On Wed, Sep 04, 2019 at 11:37:36AM +0100, Cristian Marussi wrote:
On 04/09/2019 11:05, Dave Martin wrote:
On Fri, Aug 30, 2019 at 03:29:29PM +0100, Cristian Marussi wrote:
Hi
On 13/08/2019 17:25, Dave Martin wrote:
On Fri, Aug 02, 2019 at 06:02:55PM +0100, Cristian Marussi wrote:
[...]
diff --git a/tools/testing/selftests/arm64/signal/testcases/fake_sigreturn_bad_magic.c b/tools/testing/selftests/arm64/signal/testcases/fake_sigreturn_bad_magic.c
[...]
+static int fake_sigreturn_bad_magic_run(struct tdescr *td,
siginfo_t *si, ucontext_t *uc)
+{
- size_t resv_sz, offset;
- struct _aarch64_ctx *shead = GET_SF_RESV_HEAD(sf), *head;
- /* just to fill the ucontext_t with something real */
- if (!get_current_context(td, &sf.uc))
return 1;
- resv_sz = GET_SF_RESV_SIZE(sf);
- /*
* find the terminator, preserving existing headers
* and verify amount of spare room in __reserved area.
*/
- head = get_terminator(shead, resv_sz, &offset);
- /*
* try stripping extra_context header when low on space:
* we need at least 2*HDR_SZ space ... one for the KSFT_BAD_MAGIC
* and the other for the usual terminator.
*/
- if (head && resv_sz - offset < HDR_SZ * 2) {
Can we factor out this logic for finding space in the signal frame?
We do pretty much the same thing in all the fake_sigreturn tests...
Ok
fprintf(stderr, "Low on space:%zd. Discarding extra_context.\n",
resv_sz - offset);
head = get_header(shead, EXTRA_MAGIC, resv_sz, &offset);
- }
- /* just give up and timeout if still not enough space */
Do we actually time out? I don't see where we actually wait, so doesn't test_run() just fail immediately?
The same applies to all the other fake_sigreturn tests too.
Right.

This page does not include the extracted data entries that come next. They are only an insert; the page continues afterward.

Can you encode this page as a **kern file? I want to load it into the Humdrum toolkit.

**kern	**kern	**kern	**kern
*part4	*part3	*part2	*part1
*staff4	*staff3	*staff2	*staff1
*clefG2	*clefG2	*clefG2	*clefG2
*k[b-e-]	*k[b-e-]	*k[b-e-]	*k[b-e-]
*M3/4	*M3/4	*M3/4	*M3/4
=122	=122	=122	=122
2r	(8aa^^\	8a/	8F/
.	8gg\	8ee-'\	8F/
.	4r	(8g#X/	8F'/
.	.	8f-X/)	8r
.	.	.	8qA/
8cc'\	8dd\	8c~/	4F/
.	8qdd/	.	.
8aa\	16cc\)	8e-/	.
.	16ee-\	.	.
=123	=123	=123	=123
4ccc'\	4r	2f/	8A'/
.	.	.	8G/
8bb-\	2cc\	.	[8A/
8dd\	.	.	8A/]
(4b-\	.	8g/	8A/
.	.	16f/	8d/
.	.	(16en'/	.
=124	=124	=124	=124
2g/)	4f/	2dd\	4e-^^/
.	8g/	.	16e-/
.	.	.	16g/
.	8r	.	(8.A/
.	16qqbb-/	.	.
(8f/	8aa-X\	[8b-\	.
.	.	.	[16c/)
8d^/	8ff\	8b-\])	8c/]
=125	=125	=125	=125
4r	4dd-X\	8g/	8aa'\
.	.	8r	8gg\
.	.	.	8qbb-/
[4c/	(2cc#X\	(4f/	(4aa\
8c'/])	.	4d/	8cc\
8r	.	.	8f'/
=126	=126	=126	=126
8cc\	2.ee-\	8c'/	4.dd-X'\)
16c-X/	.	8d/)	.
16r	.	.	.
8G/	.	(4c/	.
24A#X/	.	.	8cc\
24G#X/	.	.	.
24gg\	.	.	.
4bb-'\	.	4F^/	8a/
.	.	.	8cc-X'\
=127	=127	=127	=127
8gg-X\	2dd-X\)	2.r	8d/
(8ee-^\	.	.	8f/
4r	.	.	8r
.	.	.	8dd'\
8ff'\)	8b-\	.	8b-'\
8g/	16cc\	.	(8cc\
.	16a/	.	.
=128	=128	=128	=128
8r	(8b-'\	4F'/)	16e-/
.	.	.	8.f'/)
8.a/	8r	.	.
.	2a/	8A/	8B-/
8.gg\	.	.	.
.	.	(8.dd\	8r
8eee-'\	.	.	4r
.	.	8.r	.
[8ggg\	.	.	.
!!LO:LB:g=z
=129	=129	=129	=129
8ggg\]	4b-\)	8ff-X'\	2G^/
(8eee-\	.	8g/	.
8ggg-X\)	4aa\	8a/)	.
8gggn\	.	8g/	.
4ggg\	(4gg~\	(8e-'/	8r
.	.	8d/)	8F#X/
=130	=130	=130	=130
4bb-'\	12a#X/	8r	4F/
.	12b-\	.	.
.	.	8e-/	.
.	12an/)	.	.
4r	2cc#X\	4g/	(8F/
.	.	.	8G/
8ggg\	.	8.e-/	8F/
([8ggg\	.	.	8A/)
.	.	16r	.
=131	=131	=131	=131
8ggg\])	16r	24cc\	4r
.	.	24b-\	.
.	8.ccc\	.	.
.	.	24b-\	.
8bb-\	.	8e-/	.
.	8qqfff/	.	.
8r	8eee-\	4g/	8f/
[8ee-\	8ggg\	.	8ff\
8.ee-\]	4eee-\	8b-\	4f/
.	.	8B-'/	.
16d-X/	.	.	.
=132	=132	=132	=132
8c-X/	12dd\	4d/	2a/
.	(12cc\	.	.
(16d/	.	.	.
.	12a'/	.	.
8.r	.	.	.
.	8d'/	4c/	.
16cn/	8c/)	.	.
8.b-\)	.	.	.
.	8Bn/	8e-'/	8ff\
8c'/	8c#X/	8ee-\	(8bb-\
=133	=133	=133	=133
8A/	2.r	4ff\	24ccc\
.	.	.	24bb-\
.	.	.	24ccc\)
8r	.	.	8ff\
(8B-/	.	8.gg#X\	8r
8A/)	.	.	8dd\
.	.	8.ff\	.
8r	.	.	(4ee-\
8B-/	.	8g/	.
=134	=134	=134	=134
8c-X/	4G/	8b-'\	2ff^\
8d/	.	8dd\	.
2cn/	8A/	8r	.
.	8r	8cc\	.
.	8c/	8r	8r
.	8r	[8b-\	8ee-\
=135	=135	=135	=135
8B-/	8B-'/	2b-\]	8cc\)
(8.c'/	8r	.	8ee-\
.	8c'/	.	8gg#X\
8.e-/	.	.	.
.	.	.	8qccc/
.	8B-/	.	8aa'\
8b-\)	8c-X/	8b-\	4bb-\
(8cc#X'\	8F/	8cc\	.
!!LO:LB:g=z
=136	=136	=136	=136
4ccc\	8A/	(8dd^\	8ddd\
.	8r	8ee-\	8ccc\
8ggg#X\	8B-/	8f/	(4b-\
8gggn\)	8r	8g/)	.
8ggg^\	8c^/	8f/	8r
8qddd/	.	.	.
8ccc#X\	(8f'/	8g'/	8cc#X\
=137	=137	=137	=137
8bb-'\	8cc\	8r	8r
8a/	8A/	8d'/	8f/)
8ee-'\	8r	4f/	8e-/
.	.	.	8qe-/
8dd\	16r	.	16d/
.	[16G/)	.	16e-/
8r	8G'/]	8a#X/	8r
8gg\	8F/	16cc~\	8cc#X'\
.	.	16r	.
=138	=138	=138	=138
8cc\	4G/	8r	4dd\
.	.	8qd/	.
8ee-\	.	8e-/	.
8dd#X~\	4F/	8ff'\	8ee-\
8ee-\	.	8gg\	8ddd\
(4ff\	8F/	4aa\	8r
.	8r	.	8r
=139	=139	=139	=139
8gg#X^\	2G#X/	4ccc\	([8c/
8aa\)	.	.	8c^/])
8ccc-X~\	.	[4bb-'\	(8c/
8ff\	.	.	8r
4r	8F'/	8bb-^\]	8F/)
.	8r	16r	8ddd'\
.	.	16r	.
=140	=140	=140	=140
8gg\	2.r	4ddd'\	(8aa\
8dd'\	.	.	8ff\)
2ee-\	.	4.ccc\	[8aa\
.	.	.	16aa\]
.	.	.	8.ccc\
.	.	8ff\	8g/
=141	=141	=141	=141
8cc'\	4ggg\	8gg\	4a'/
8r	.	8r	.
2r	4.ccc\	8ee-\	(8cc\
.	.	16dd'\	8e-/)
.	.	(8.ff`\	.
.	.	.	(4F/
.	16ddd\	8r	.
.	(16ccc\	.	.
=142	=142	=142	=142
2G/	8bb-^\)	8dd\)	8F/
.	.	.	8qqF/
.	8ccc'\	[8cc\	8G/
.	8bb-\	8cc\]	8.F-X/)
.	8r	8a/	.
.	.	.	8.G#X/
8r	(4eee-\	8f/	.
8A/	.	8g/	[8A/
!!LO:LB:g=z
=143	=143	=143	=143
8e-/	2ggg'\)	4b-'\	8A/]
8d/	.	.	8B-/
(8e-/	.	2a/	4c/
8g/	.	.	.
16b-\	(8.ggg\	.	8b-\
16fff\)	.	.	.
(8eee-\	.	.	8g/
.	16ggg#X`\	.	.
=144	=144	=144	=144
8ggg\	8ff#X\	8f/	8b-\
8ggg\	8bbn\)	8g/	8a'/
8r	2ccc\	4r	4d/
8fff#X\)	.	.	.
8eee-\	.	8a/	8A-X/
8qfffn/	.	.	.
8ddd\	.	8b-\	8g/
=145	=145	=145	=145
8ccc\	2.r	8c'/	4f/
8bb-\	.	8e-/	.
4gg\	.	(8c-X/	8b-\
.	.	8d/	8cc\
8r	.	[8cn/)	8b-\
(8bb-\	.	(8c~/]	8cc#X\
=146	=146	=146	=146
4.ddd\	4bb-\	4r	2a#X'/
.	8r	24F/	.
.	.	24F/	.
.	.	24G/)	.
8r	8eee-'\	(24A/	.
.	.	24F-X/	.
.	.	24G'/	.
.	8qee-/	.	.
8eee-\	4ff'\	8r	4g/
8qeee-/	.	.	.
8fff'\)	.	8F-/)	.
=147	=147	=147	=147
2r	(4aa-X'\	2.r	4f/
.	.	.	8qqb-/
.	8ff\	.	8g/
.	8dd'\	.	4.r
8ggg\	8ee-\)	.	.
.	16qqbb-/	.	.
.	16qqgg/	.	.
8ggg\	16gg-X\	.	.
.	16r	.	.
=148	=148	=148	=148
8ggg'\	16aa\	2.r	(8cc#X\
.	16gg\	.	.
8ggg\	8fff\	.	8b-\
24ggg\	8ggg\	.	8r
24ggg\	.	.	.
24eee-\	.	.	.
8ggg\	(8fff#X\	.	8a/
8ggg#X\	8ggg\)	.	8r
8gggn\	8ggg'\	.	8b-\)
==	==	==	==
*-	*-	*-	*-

It is probably a leftover.
SIGALRM is used as an extreme measure to kill tests gone bad, but this can happen only once the fake sigframe has been effectively placed on the stack and sigreturned.
OK, so this gets reported as a test failure because with no SIGSEGV, nothing ever sets td->pass?
Yes exactly. End result is based on value on td->pass, in case of abrupt termination or timeout nobody sets td->pass ever.
This is probably OK for now, though I wonder whether this should be reported as a skipped test instead.
In case of doubt, reporting a failure is preferable anyway, since that will encourage people actually to investigate what went wrong.
As of now I never skip a test in fact...also tests for unsupported features are built and run expecting a SIGILL, and reported as PASS in that case.
OK, just wanted to check I'd understood correcly.